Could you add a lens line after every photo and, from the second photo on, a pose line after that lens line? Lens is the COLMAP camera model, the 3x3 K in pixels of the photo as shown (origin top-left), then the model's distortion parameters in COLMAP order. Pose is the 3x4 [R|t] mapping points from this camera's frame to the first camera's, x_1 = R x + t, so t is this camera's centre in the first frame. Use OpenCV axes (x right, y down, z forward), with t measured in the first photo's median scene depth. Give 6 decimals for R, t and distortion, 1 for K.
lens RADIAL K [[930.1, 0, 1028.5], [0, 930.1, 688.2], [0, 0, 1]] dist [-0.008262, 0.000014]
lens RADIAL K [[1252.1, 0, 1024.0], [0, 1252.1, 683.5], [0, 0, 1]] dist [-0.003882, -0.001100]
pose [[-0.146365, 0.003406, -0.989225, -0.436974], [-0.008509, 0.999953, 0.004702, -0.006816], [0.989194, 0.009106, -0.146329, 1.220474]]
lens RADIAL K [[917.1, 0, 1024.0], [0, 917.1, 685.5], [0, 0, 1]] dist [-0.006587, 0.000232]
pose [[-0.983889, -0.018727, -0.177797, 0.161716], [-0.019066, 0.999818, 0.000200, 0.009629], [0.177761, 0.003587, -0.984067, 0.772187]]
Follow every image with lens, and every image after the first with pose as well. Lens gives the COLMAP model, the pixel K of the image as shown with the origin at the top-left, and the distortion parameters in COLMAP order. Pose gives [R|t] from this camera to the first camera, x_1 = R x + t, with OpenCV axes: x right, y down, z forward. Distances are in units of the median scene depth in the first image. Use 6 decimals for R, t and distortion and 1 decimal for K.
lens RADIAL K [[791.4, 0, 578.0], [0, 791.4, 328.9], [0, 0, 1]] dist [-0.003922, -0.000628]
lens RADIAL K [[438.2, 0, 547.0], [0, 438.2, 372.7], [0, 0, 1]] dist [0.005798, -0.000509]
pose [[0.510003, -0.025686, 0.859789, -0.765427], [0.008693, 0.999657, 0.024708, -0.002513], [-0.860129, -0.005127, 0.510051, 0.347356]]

■ ■ ■ ■

§ Assigned task
Word for word, copy the line containing "Follow every image" and each line after it to the end of the records, and nothing besides.

§ Output
Follow every image with lens, and every image after the first with pose as well. Lens gives the COLMAP model, the pixel K of the image as shown with the origin at the top-left, and the distortion parameters in COLMAP order. Pose gives [R|t] from this camera to the first camera, x_1 = R x + t, with OpenCV axes: x right, y down, z forward. Distances are in units of the median scene depth in the first image. Use 6 decimals for R, t and distortion and 1 decimal for K.
lens RADIAL K [[791.4, 0, 578.0], [0, 791.4, 328.9], [0, 0, 1]] dist [-0.003922, -0.000628]
lens RADIAL K [[438.2, 0, 547.0], [0, 438.2, 372.7], [0, 0, 1]] dist [0.005798, -0.000509]
pose [[0.510003, -0.025686, 0.859789, -0.765427], [0.008693, 0.999657, 0.024708, -0.002513], [-0.860129, -0.005127, 0.510051, 0.347356]]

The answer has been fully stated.